The authorities imposed curfew in the area and security forces launched a search operation to apprehend the facilitators of the bomber.
A witness said that he heard two blasts, the first small and the second was powerful. "I was 30-40 feet away from the attacks when I heard blasts and five people including a child fell on the road," the witness said.
The entire area has been cordoned off and all the shops and markets located on the road have been closed down, witnesses said.
Meanwhile, five foreigners among 105 suspects were arrested in Rawalpindi, the garrison city near the capital Islamabad, during search operation conducted by security forces, local TV channel reported.
Security forces have stepped up its search operation in the wake of recent terror wave in the country.
In 2008, Pakistani security forces had launched major operation against the militants in Swat valley and killed hundreds of Taliban and took control of the whole area.

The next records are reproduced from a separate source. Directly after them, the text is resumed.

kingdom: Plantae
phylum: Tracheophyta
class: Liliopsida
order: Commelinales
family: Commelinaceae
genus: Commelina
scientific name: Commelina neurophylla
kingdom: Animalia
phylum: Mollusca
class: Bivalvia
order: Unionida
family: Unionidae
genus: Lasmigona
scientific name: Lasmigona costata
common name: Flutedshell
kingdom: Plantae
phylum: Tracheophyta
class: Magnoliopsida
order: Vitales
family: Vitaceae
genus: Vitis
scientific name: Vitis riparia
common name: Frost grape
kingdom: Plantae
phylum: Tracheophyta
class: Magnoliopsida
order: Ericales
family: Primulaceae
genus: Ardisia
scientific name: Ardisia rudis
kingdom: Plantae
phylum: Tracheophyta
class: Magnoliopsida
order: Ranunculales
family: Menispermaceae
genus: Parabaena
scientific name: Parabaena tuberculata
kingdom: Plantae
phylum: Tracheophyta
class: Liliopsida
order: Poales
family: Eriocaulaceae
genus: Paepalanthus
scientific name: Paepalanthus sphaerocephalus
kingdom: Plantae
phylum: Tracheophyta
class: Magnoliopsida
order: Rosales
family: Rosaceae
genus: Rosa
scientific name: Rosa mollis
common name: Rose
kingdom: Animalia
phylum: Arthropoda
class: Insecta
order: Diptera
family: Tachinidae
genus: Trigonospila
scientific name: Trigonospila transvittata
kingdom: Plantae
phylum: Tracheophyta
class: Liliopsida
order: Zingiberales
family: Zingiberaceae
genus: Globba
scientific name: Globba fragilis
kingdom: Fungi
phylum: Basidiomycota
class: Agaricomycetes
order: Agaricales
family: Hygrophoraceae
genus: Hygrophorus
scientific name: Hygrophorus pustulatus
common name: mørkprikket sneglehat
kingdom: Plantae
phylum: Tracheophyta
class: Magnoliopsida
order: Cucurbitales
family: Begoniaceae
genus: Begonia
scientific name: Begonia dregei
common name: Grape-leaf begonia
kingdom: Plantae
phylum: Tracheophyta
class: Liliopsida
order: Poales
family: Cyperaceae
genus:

Chief of Tehrik-e-Taliban Pakistan (TTP) Swat Maulana Fazaluallah, who led insurgents in bloody fighting against the army, is still at large. An army commander in Swat said on Saturday that the security forces are after Fazaullah and that he would be captured soon.
Pakistani Interior Minister Rehman Malik said that as the TTP has suffered defeat in tribal regions and Swat now they have launched guerrilla attacks in cities.
A series of suicide attacks on army and bomb blasts in public places killed over 50 people and injured more than 100 others in the eastern city of Lahore on Friday.
Taliban claimed responsibility for the attacks.